Task goal:
Beginning with the line that includes "focal_35mm: 52" and ending with the last line of the entries below, set down each line exactly; include no pictures.
(Records for processing Opens)
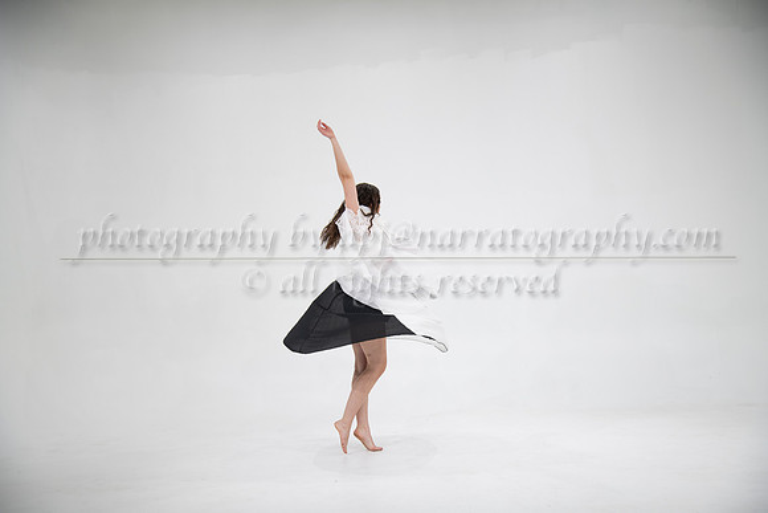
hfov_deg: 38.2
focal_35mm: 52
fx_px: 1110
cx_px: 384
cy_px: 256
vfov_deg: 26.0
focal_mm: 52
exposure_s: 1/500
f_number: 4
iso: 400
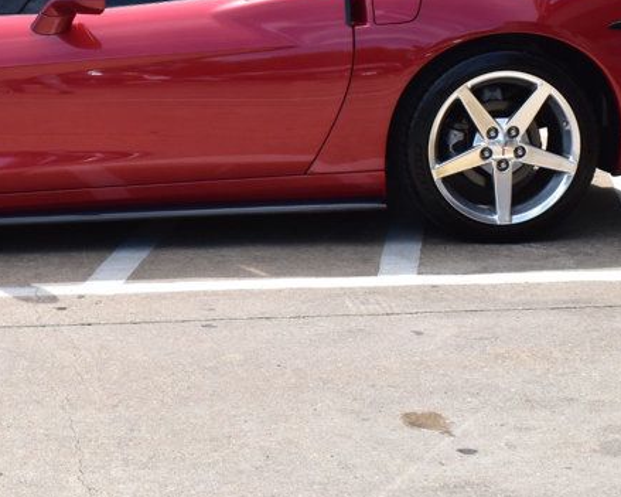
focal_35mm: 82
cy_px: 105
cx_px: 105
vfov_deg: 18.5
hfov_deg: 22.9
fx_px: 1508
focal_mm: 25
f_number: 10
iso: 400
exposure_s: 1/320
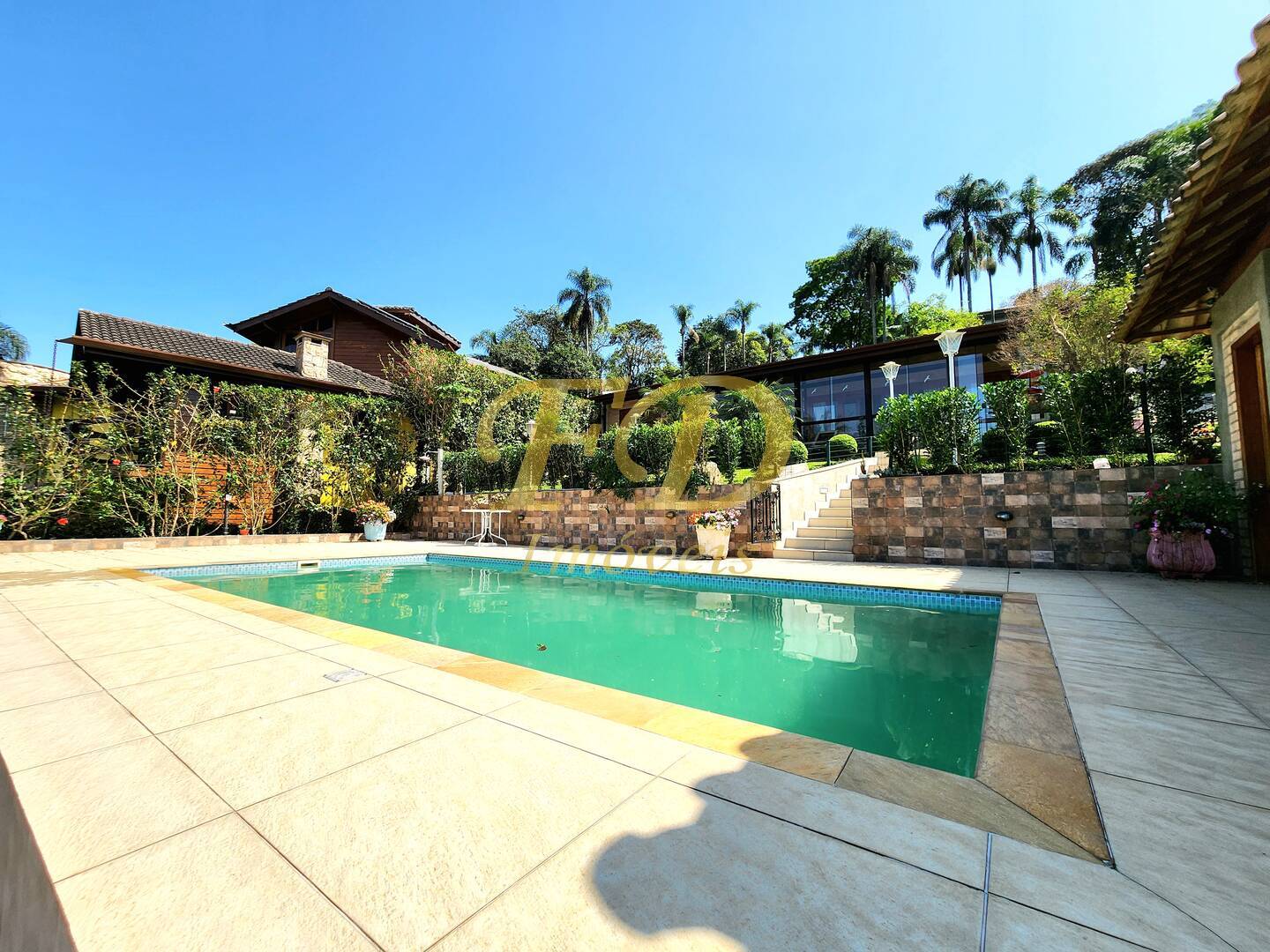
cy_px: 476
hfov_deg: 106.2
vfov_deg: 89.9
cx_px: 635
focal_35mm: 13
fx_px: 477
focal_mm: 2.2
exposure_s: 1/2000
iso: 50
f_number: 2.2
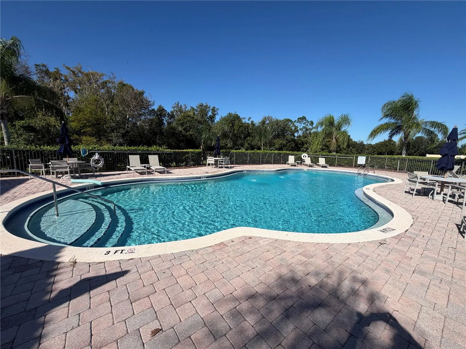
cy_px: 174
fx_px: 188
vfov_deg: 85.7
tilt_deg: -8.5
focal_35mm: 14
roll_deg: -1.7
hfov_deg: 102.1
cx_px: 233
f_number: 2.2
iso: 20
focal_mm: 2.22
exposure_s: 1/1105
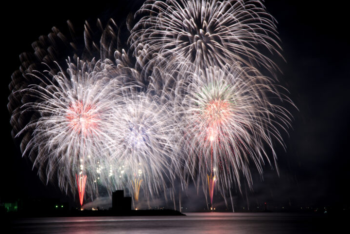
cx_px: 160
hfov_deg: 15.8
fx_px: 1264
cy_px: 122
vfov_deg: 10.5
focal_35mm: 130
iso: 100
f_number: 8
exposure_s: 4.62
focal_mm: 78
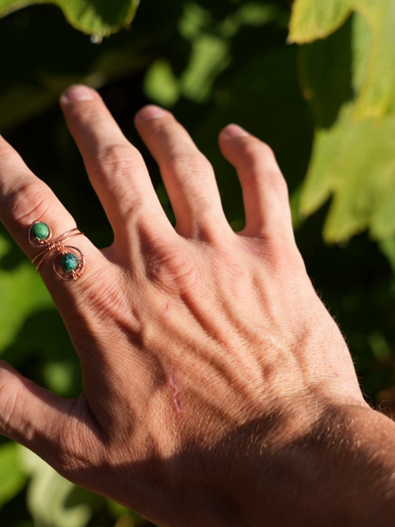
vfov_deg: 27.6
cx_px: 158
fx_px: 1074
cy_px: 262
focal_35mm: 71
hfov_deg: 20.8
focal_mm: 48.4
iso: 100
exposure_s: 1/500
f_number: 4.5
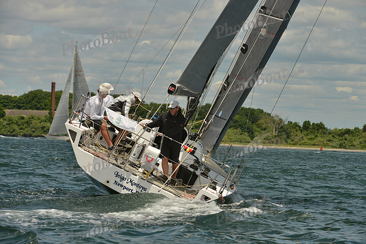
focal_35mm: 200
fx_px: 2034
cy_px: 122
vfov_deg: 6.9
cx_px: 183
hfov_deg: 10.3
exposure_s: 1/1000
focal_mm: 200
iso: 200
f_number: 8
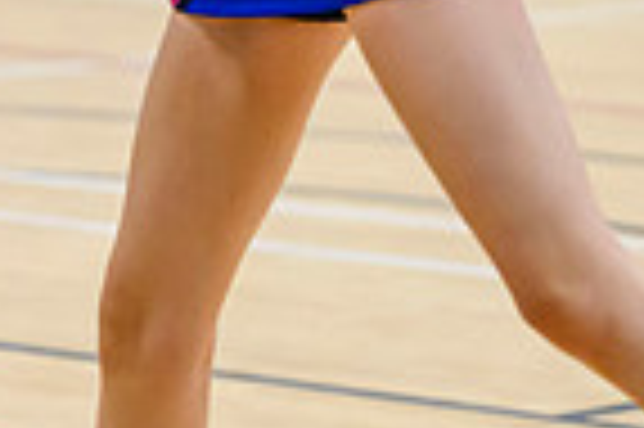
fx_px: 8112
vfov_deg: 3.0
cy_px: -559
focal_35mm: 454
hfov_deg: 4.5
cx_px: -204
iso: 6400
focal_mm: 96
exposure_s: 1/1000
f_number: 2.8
(Records for processing Closes)
Answer to this problem:
focal_35mm: 52
fx_px: 1110
cx_px: 384
cy_px: 256
vfov_deg: 26.0
focal_mm: 52
exposure_s: 1/500
f_number: 4
iso: 400
focal_35mm: 82
cy_px: 105
cx_px: 105
vfov_deg: 18.5
hfov_deg: 22.9
fx_px: 1508
focal_mm: 25
f_number: 10
iso: 400
exposure_s: 1/320
cy_px: 476
hfov_deg: 106.2
vfov_deg: 89.9
cx_px: 635
focal_35mm: 13
fx_px: 477
focal_mm: 2.2
exposure_s: 1/2000
iso: 50
f_number: 2.2
cy_px: 174
fx_px: 188
vfov_deg: 85.7
tilt_deg: -8.5
focal_35mm: 14
roll_deg: -1.7
hfov_deg: 102.1
cx_px: 233
f_number: 2.2
iso: 20
focal_mm: 2.22
exposure_s: 1/1105
cx_px: 160
hfov_deg: 15.8
fx_px: 1264
cy_px: 122
vfov_deg: 10.5
focal_35mm: 130
iso: 100
f_number: 8
exposure_s: 4.62
focal_mm: 78
vfov_deg: 27.6
cx_px: 158
fx_px: 1074
cy_px: 262
focal_35mm: 71
hfov_deg: 20.8
focal_mm: 48.4
iso: 100
exposure_s: 1/500
f_number: 4.5
focal_35mm: 200
fx_px: 2034
cy_px: 122
vfov_deg: 6.9
cx_px: 183
hfov_deg: 10.3
exposure_s: 1/1000
focal_mm: 200
iso: 200
f_number: 8
fx_px: 8112
vfov_deg: 3.0
cy_px: -559
focal_35mm: 454
hfov_deg: 4.5
cx_px: -204
iso: 6400
focal_mm: 96
exposure_s: 1/1000
f_number: 2.8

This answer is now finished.